**Job**: The required output is the lines below from the line containing "#1259, status: Geplant -> Fertig" to the line containing "PR-91, owner: AW -> RH", inclusive, retyped exactly. No other lines belong in it.

Difference listings:
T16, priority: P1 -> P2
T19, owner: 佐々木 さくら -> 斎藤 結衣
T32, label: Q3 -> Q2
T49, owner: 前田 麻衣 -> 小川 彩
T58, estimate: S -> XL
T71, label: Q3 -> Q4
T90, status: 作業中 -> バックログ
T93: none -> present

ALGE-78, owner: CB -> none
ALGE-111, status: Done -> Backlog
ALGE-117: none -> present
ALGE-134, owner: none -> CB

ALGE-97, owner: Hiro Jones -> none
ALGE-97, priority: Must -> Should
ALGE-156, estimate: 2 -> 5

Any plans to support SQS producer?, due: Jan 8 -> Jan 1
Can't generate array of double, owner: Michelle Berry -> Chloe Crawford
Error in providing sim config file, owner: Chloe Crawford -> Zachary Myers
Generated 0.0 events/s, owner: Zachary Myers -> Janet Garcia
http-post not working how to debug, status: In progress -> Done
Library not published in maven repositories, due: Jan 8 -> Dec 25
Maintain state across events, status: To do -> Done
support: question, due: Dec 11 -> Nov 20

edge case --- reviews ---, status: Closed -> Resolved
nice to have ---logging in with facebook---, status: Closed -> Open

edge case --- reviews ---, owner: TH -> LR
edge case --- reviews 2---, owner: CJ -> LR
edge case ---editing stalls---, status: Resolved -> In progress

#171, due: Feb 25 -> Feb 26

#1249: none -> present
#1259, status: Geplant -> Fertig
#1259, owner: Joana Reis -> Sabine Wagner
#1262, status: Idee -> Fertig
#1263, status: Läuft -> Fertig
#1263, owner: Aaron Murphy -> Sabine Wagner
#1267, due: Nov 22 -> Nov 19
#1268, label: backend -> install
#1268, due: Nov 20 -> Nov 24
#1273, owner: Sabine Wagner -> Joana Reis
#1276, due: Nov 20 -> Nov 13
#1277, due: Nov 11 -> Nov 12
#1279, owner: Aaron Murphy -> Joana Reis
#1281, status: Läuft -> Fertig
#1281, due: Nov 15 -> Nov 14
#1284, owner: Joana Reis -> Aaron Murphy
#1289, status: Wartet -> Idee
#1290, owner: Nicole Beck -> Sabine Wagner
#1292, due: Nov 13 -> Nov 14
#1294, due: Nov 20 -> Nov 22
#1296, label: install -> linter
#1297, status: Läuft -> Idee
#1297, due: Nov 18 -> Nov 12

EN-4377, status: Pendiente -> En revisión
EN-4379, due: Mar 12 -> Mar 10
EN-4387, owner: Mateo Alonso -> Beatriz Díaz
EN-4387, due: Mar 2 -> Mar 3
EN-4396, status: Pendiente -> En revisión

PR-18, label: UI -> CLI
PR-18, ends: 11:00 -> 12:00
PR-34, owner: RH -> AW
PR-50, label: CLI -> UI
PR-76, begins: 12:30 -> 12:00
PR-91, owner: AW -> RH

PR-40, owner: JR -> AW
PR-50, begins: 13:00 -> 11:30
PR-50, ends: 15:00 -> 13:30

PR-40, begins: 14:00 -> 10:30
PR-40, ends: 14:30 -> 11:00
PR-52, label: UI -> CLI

**Result of this exercise**:
#1259, status: Geplant -> Fertig
#1259, owner: Joana Reis -> Sabine Wagner
#1262, status: Idee -> Fertig
#1263, status: Läuft -> Fertig
#1263, owner: Aaron Murphy -> Sabine Wagner
#1267, due: Nov 22 -> Nov 19
#1268, label: backend -> install
#1268, due: Nov 20 -> Nov 24
#1273, owner: Sabine Wagner -> Joana Reis
#1276, due: Nov 20 -> Nov 13
#1277, due: Nov 11 -> Nov 12
#1279, owner: Aaron Murphy -> Joana Reis
#1281, status: Läuft -> Fertig
#1281, due: Nov 15 -> Nov 14
#1284, owner: Joana Reis -> Aaron Murphy
#1289, status: Wartet -> Idee
#1290, owner: Nicole Beck -> Sabine Wagner
#1292, due: Nov 13 -> Nov 14
#1294, due: Nov 20 -> Nov 22
#1296, label: install -> linter
#1297, status: Läuft -> Idee
#1297, due: Nov 18 -> Nov 12

EN-4377, status: Pendiente -> En revisión
EN-4379, due: Mar 12 -> Mar 10
EN-4387, owner: Mateo Alonso -> Beatriz Díaz
EN-4387, due: Mar 2 -> Mar 3
EN-4396, status: Pendiente -> En revisión

PR-18, label: UI -> CLI
PR-18, ends: 11:00 -> 12:00
PR-34, owner: RH -> AW
PR-50, label: CLI -> UI
PR-76, begins: 12:30 -> 12:00
PR-91, owner: AW -> RH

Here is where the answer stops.